Zudem empfiehlt der Gutachter medizinische Massnahmen (siehe E. 4.3). Zweckgemäss ist davon eine Verbesserung der Angsterkrankung des Beschwerdeführers zu erwarten. Diese hat nicht nur eine quantitative Steigerung der Arbeitsfähigkeit zur Folge, wie sie der Gutachter hervorhebt, sondern auch, dass der Beschwerdeführer zunehmend fähig werden sollte, mit anderen Personen zu interagieren. Somit ist davon auszugehen, dass sich das qualitative Zumutbarkeitskriterium "Homeoffice" im Verlauf immer weniger streng zu handhaben sein wird und damit als Hindernis der Verwertung seiner Arbeitsfähigkeit mehr und mehr wegfällt. Auch aus diesem Grund besteht eine Pflicht des Beschwerdeführers zur Eingliederung. Zu den beruflichen Massnahmen fallen auch flankierende Massnahmen wie Abstinenzkontrollen und allenfalls Entzugsmassnahmen bezüglich Cannabis, CBT und Alkohol in Betracht. Deren Notwendigkeit ist unter Berücksichtigung der dannzumal aktuellen Situation durch den RAD bzw. die Beschwerdegegnerin zu prüfen bzw. festzulegen.

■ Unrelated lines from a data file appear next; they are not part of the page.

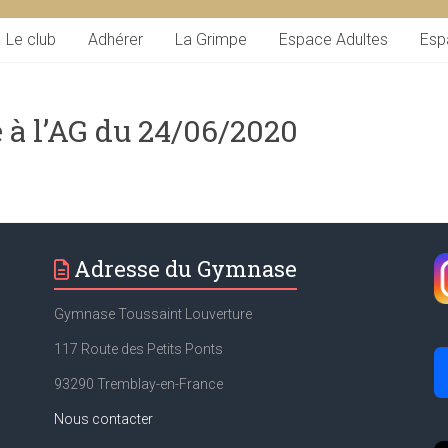
Le club
Adhérer
La Grimpe
Espace Adultes
Esp
e à l’AG du 24/06/2020
Adresse du Gymnase
Gymnase Toussaint Louverture
117 Route des Petits Ponts
93290 Tremblay-en-France
Nous contacter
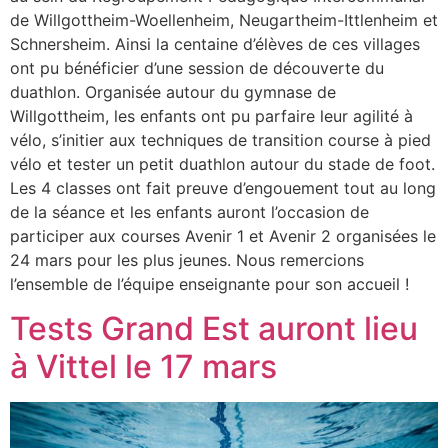
de Willgottheim-Woellenheim, Neugartheim-Ittlenheim et
Schnersheim. Ainsi la centaine d’élèves de ces villages
ont pu bénéficier d’une session de découverte du
duathlon. Organisée autour du gymnase de
Willgottheim, les enfants ont pu parfaire leur agilité à
vélo, s’initier aux techniques de transition course à pied
vélo et tester un petit duathlon autour du stade de foot.
Les 4 classes ont fait preuve d’engouement tout au long
de la séance et les enfants auront l’occasion de
participer aux courses Avenir 1 et Avenir 2 organisées le
24 mars pour les plus jeunes. Nous remercions
l’ensemble de l’équipe enseignante pour son accueil !
Tests Grand Est auront lieu
à Vittel le 17 mars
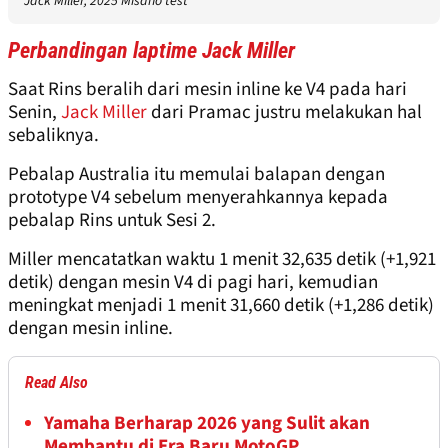
Jack Miller, 2025 Misano test
Perbandingan laptime Jack Miller
Saat Rins beralih dari mesin inline ke V4 pada hari
Senin,
Jack Miller
dari Pramac justru melakukan hal
sebaliknya.
Pebalap Australia itu memulai balapan dengan
prototype V4 sebelum menyerahkannya kepada
pebalap Rins untuk Sesi 2.
Miller mencatatkan waktu 1 menit 32,635 detik (+1,921
detik) dengan mesin V4 di pagi hari, kemudian
meningkat menjadi 1 menit 31,660 detik (+1,286 detik)
dengan mesin inline.
Read Also
Yamaha Berharap 2026 yang Sulit akan
Membantu di Era Baru MotoGP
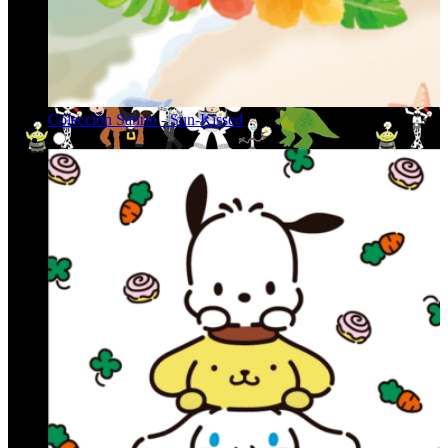
Colección Sanrio - Sun-Kissed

Das Beschwerdeverfahren ist kostenpflichtig. Die Kosten werden nach dem Verfahrensaufwand und unabhängig vom Streitwert im Rahmen von Fr. 200.-- bis Fr. 1'000.-- festgelegt (Art. 69 Abs. 1bis IVG). Eine Gerichtsgebühr von Fr. 600.-- erscheint als angemessen. Praxisgemäss ist die Rückweisung an die Verwaltung zur weiteren Abklärung als volles Obsiegen des Beschwerdeführers zu werten (vgl. BGE 132 V 215 E. 6.2). Dementsprechend ist die Gerichtsgebühr von Fr. 600.-- vollumfänglich der Beschwerdegegnerin aufzuerlegen.

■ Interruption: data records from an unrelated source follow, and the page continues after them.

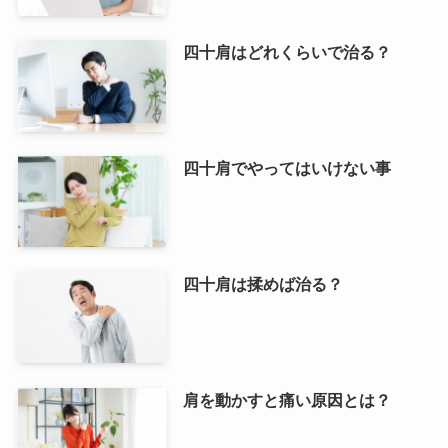
四十肩はどれくらいで治る？
四十肩でやってはいけない事
四十肩は揉めば治る？
肩を動かすと痛い原因とは？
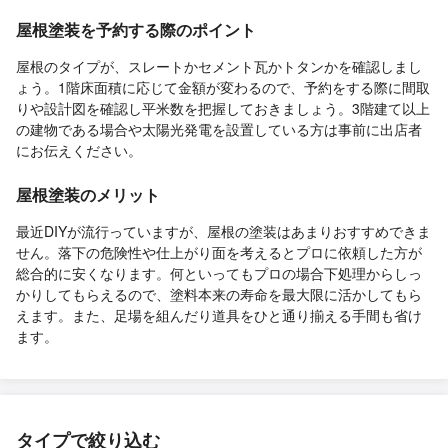
屋根塗装を予約する際のポイント
屋根のタイプが、スレートかセメント瓦かトタンかを確認しまし
ょう。1階床面積に応じて金額が変わるので、予約をする際に間取
りや設計図を確認し平米数を把握しておきましょう。3階建て以上
の建物である場合や太陽光発電を設置している方は事前に出店者
にお伝えください。
屋根塗装のメリット
最近DIYが流行っていますが、屋根の塗装はあまりおすすめできま
せん。落下の危険性や仕上がり面を考えるとプロに依頼した方が
総合的に安くなります。何といってもプロの場合下処理からしっ
かりしてもらえるので、塗料本来の寿命を最大限に活かしてもら
えます。また、足場を組んだり道具をひと通り揃える手間も省け
ます。
タイプで絞り込む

Gemäss Art. 61 lit. g ATSG hat die obsiegende beschwerdeführende Partei Anspruch auf Ersatz der Parteikosten. Die Parteientschädigung wird vom Versicherungsgericht festgesetzt und ohne Rücksicht auf den Streitwert nach der Bedeutung der Streitsache und nach der Schwierigkeit des Prozesses bemessen (Art. 61 lit. g ATSG). Der Rechtsvertreter des Beschwerdeführers hat keine Honorarnote eingereicht. In der Verwaltungsrechtspflege beträgt das Honorar vor Versicherungsgericht nach Art. 22 Abs. 1 lit. b der Honorarordnung für Rechtsanwälte und Rechtsagenten (sGS 963.75) pauschal Fr. 1'500.-- bis Fr. 15'000.--. Der Bedeutung und dem Aufwand der Streitsache angemessen erscheint eine Parteientschädigung von pauschal Fr. 4'000.-- (einschliesslich Barauslagen und Mehrwertsteuer). Die Beschwerdegegnerin hat den Beschwerdeführer somit mit Fr. 4'000.-- zu entschädigen.